Complete the following =>
- A) List every family member of Esther Jungreis who is named in the biography of Esther Jungreis.
- B) From the biography of Esther Jungreis, reproduce verbatim the passage starting with "Esther Jungreis (April" and going on through "to Orthodox Judaism.".

Excerpted passage =>
⟨

Esther Jungreis (April 27, 1936 – August 23, 2016, 19 Menachem Av, 5776) was a Jewish, Hungarian-born, American author, and public speaker. She was the founder of the international Hineni organization in the United States. A Holocaust survivor and rebbetzin, she worked to return secular Jews to Orthodox Judaism.

Biography
Jungreis was born in Szeged, Hungary on April 27, 1936, to Avraham and Miriam Jungreis. Her two brothers, Jacob and Binyamin, both became rabbis. Her father was an Orthodox rabbi and operated a shtiebel in the city, in the Neolog (Reform) community.  Avraham Jungreis was deported with other Jews from Szeged in a cattle car bound for Auschwitz. However, a relative who worked for Rudolph Kastner's office arranged for the cattle car to be opened while passing through Budapest and the entire Jungreis family was transferred onto the so-called Kastner train, which after a journey of several weeks and a diversion to the Bergen-Belsen concentration camp in Germany, delivered its 1,670 passengers to Switzerland.

⟩

Raw records =>
⟨

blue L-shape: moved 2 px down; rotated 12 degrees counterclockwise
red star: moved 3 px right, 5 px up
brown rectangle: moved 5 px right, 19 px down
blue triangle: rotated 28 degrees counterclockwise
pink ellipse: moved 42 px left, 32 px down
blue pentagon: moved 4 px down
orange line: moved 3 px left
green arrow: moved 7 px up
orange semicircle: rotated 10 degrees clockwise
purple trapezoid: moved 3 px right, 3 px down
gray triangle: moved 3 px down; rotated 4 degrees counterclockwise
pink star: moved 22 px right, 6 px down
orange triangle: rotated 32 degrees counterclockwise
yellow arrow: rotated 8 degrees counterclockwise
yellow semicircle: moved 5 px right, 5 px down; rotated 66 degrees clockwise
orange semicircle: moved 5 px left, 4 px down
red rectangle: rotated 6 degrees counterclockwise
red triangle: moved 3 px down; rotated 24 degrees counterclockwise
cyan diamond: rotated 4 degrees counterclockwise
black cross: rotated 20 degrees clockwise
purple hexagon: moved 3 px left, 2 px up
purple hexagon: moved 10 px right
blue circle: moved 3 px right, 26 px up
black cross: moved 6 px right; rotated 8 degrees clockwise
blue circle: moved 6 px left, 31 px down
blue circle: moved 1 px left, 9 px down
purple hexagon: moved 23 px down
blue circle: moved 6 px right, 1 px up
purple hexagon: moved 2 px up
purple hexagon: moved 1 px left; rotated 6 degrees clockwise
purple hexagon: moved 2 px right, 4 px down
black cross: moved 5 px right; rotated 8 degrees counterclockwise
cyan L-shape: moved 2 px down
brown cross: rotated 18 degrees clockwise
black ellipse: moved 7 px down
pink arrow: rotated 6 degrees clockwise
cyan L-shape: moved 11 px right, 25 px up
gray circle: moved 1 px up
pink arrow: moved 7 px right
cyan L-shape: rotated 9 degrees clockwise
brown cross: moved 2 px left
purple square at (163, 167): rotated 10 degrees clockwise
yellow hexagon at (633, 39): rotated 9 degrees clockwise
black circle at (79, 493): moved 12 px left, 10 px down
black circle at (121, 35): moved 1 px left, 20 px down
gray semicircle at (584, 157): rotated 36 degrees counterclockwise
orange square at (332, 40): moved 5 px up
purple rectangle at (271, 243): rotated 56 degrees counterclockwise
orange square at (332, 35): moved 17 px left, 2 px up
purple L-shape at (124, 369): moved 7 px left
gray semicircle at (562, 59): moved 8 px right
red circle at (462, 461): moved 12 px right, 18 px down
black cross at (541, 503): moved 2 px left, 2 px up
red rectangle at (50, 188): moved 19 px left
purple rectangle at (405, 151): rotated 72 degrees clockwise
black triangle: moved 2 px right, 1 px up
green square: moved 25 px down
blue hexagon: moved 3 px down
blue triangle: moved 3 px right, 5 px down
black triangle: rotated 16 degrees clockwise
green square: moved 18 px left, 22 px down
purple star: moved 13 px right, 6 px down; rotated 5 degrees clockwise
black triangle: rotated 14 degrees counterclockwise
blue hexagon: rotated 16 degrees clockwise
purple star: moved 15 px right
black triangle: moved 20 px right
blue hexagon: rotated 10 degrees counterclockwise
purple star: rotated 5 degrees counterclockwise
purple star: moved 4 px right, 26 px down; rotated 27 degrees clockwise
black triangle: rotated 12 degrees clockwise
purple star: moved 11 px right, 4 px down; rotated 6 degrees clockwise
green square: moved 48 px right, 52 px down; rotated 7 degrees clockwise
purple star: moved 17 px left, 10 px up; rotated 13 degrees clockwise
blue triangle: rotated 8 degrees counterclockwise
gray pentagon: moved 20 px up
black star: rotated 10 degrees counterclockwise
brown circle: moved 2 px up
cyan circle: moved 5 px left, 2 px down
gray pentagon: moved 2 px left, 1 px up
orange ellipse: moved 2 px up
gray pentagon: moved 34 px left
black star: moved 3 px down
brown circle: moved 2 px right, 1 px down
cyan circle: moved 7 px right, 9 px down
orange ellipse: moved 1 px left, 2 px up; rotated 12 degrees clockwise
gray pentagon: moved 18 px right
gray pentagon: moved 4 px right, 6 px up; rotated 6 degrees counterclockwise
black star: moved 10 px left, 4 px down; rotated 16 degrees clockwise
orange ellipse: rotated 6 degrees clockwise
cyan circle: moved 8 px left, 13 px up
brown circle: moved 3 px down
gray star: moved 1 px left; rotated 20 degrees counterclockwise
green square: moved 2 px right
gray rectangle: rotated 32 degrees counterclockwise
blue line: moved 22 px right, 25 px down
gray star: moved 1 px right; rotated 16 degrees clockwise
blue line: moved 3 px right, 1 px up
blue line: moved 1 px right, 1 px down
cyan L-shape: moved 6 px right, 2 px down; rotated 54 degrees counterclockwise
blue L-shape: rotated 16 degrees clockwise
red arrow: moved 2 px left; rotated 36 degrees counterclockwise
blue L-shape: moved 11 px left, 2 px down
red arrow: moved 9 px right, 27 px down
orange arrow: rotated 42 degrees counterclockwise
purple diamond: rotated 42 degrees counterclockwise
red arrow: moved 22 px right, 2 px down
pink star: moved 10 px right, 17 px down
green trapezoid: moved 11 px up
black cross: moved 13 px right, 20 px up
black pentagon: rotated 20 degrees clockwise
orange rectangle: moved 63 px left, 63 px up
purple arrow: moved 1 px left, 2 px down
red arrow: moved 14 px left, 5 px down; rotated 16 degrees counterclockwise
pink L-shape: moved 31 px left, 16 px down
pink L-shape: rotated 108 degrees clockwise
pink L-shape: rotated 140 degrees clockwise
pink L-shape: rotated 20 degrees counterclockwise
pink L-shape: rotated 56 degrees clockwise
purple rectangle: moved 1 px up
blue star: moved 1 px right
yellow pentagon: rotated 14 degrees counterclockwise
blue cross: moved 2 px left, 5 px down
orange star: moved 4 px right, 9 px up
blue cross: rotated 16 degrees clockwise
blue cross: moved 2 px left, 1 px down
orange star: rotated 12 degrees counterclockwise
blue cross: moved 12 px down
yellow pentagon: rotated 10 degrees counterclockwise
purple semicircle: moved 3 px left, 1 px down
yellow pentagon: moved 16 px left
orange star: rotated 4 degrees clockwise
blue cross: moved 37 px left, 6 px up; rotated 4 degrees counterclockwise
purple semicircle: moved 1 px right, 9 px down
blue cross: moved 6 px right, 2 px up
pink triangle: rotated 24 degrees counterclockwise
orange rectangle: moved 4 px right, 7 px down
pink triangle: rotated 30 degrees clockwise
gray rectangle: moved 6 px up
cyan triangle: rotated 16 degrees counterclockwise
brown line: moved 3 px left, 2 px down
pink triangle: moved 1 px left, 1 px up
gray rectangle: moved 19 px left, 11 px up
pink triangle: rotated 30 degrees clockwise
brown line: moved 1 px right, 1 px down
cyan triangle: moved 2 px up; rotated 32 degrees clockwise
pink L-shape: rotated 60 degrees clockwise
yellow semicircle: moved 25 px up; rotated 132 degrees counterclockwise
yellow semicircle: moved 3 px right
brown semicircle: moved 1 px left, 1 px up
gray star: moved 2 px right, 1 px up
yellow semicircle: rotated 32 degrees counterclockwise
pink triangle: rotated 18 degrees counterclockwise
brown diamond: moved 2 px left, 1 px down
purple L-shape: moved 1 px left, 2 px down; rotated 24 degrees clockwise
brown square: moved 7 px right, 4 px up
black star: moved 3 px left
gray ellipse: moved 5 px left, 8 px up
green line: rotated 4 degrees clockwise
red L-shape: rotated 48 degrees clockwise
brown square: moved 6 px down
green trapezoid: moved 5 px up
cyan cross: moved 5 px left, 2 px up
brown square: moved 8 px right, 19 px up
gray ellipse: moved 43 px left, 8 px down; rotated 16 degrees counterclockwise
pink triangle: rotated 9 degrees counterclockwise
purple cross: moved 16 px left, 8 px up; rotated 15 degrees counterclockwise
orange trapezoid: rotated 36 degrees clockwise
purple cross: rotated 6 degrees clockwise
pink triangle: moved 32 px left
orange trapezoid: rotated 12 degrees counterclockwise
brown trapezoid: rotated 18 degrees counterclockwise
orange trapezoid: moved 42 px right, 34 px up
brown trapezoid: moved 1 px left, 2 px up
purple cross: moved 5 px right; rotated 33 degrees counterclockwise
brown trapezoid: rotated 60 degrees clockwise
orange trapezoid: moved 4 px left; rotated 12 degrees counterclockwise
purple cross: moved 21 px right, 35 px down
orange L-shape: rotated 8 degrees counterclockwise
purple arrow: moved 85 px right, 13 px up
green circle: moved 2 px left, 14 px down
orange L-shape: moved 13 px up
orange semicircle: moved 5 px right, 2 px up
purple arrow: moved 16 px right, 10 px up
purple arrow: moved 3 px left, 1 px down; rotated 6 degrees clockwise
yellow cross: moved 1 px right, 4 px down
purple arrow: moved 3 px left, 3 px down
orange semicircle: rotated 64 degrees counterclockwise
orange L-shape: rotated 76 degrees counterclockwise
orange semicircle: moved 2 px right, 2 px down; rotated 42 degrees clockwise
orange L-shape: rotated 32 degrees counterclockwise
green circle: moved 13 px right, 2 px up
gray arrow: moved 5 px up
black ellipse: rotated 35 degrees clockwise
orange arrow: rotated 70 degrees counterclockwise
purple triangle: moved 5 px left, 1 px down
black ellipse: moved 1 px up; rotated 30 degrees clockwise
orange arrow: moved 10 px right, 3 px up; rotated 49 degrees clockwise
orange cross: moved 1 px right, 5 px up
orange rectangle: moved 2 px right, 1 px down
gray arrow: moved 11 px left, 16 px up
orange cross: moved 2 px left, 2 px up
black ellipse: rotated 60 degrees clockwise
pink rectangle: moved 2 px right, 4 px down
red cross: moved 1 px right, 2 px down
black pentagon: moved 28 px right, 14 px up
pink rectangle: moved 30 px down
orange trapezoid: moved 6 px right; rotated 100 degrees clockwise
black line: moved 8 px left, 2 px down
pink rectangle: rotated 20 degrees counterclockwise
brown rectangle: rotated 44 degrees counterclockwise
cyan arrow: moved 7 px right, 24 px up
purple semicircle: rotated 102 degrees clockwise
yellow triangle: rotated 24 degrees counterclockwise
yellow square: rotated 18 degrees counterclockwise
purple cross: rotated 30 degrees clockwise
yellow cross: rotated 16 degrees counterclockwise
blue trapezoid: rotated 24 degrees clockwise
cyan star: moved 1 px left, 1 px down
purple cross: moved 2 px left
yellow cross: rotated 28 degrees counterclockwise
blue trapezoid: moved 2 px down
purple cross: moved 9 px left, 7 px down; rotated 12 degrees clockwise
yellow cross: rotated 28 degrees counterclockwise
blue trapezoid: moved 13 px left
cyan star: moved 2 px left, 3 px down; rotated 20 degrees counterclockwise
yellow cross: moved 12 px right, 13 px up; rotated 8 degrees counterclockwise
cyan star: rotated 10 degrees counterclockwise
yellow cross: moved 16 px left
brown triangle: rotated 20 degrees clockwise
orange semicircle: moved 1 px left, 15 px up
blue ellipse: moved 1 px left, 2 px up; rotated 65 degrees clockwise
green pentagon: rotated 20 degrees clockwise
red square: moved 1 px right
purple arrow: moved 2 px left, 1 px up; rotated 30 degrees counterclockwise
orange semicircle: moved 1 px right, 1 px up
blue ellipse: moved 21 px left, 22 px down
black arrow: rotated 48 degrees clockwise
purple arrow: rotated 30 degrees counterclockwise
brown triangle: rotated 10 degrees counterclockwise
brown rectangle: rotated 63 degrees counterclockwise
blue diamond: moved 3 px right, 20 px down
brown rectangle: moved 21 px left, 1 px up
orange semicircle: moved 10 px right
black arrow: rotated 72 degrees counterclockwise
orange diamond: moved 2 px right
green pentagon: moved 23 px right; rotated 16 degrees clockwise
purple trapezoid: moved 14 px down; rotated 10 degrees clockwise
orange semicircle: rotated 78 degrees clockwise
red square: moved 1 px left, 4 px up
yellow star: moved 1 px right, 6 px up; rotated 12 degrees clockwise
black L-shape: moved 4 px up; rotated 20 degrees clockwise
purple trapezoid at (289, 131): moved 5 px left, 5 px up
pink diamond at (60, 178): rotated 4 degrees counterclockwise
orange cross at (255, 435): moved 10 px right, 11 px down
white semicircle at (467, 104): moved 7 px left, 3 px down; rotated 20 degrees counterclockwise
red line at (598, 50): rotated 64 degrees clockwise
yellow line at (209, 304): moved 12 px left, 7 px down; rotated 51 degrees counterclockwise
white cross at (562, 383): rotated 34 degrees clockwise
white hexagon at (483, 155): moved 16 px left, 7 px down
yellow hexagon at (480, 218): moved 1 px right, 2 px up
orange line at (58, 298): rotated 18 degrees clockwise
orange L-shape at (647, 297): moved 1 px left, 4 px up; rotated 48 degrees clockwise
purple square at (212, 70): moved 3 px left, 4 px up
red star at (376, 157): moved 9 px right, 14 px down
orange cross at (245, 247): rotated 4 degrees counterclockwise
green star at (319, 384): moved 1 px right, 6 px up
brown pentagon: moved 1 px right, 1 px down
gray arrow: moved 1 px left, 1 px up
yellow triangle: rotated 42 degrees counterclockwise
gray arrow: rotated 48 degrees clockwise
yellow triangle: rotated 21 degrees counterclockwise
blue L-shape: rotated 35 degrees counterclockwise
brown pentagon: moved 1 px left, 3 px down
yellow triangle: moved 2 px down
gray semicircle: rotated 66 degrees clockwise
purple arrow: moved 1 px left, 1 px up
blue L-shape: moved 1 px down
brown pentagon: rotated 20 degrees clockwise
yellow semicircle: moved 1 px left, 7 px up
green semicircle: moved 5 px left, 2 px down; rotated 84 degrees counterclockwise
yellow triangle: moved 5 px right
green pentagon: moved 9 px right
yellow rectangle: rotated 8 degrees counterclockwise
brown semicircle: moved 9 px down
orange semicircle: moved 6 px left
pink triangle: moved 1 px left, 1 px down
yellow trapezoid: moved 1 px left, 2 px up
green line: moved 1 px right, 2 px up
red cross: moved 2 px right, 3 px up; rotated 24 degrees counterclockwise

⟩

Results of the exercise =>
- A)
Avraham Jungreis (father)
Miriam Jungreis (mother)
Jacob (brother)
Binyamin (brother)

- B)
Esther Jungreis (April 27, 1936 – August 23, 2016, 19 Menachem Av, 5776) was a Jewish, Hungarian-born, American author, and public speaker. She was the founder of the international Hineni organization in the United States. A Holocaust survivor and rebbetzin, she worked to return secular Jews to Orthodox Judaism.